## Given passage
+ + +
# Digital angle gauge to check miter saw?



## sjuchter (Jan 27, 2013)

After reading the thread below, (I too have problems with my miters), I decided I need something to check my miters angles.

Can I use this?

http://m.woodcraft.com/product/2020516/22861/wixey-digital-protractor-electronic-angle-gauge.aspx

Or do you recommend something else? Most of the posts below referenced a table saw, (still saving $ for that), but I need something for my miter.


----------



## mossyoak (Feb 27, 2011)

I use it and I think it is great. When I used to make crown molding on my wife's bookcase and I couldn't believe how tight they are. I use it for almost everything, primarily on my table saw, but I also use it for jigs, joints, etc. One of the best things I bought to measure with. I find myself getting "more precise" with things. When I see 89.8 degrees, I make it until it reads 90, I can't get that 0.2 with my eye ball, but that's just me.


----------



## Al B Thayer (Dec 10, 2011)

I picked up a protractor on EBay that is 12 and 14" long and very accurate. Cost less than $23 free shipping. Miters come out perfect now.

Al

Friends don't let friends use stamped metal tools sold at clothing stores.


----------



## Hubbard (Jan 1, 2012)

http://www.harborfreight.com/digital-angle-gauge-95998.html
This one works pretty well and is inexpensive. I've used it on both the table saw and the miter saw


----------



## Alchymist (Jan 2, 2011)

Hubbard said:


> http://www.harborfreight.com/digital-angle-gauge-95998.html
> This one works pretty well and is inexpensive. I've used it on both the table saw and the miter saw


These only work when the saw table is perfectly level. If the table is 3* out of level and the saw blade reads 45*, it's off by 3*. Totally worthless for laying out angles when things are flat.


----------



## Hubbard (Jan 1, 2012)

You zeroize it to the bed. Whether bed is level or not is irrelevant, you tell it what zero it and the. To attach it to the glad and tilt as required


----------



## jschaben (Apr 1, 2010)

I've got the wixey angle guage you pictured as well as an igauging(SP?) cube. The cube is much easier to use on the miter saw.:smile:


----------
+ + +
## Goals
(A) In the angle gauge thread, which gauge does jschaben say is much easier to use on the miter saw?
(B) Repeat the angle gauge thread word for word from "I use it and" to "out perfect now.".
Rely solely on the angle gauge thread for these answers.

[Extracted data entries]
+ + +
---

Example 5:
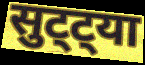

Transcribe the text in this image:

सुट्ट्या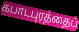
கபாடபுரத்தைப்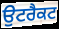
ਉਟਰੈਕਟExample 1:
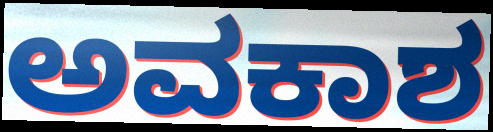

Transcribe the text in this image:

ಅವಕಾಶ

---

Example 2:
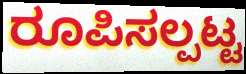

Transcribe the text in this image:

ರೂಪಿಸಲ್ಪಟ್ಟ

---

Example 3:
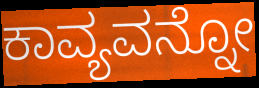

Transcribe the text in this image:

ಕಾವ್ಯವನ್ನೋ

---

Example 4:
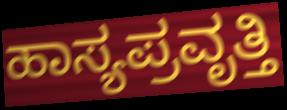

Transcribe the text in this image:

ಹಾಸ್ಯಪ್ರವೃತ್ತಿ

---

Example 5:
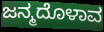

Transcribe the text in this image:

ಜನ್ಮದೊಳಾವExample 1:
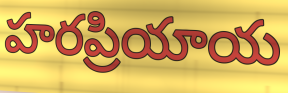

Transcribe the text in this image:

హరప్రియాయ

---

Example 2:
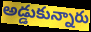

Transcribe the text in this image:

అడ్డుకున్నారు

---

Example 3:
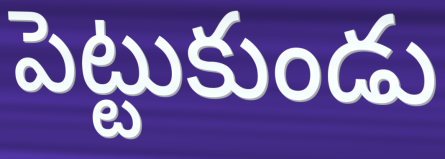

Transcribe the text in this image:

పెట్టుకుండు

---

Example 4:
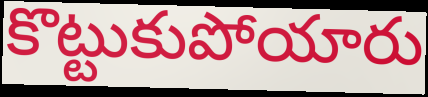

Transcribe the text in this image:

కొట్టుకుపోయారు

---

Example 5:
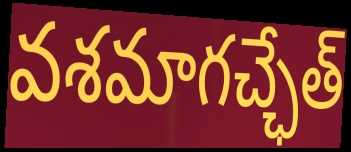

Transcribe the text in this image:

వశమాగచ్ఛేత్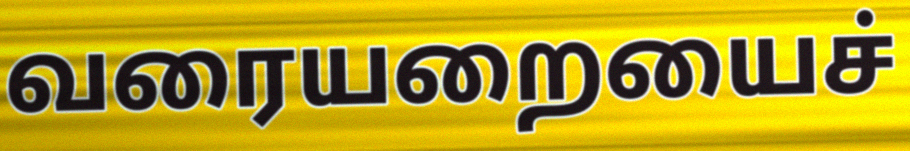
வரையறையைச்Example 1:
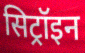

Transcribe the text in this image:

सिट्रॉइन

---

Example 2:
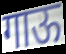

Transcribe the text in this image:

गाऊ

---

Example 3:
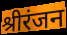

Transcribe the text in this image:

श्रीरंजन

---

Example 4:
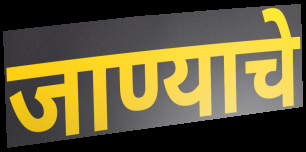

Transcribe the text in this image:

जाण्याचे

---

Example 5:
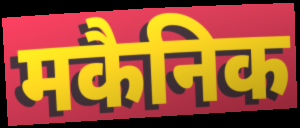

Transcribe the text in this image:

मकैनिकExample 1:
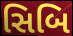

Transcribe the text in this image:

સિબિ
+ + +
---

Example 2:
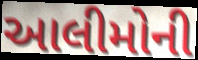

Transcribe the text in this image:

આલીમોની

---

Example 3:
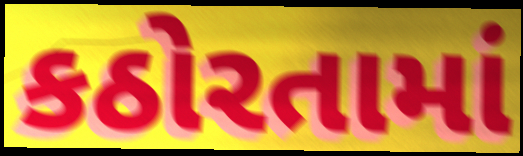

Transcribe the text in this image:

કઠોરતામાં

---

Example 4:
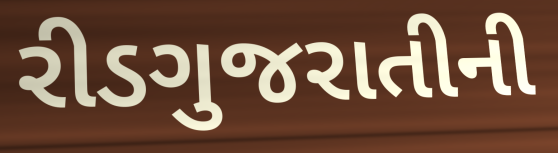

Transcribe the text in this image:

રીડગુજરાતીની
+ + +
## The solutions
(A) The igauging cube.

(B)
I use it and I think it is great. When I used to make crown molding on my wife's bookcase and I couldn't believe how tight they are. I use it for almost everything, primarily on my table saw, but I also use it for jigs, joints, etc. One of the best things I bought to measure with. I find myself getting "more precise" with things. When I see 89.8 degrees, I make it until it reads 90, I can't get that 0.2 with my eye ball, but that's just me.


----------



## Al B Thayer (Dec 10, 2011)

I picked up a protractor on EBay that is 12 and 14" long and very accurate. Cost less than $23 free shipping. Miters come out perfect now.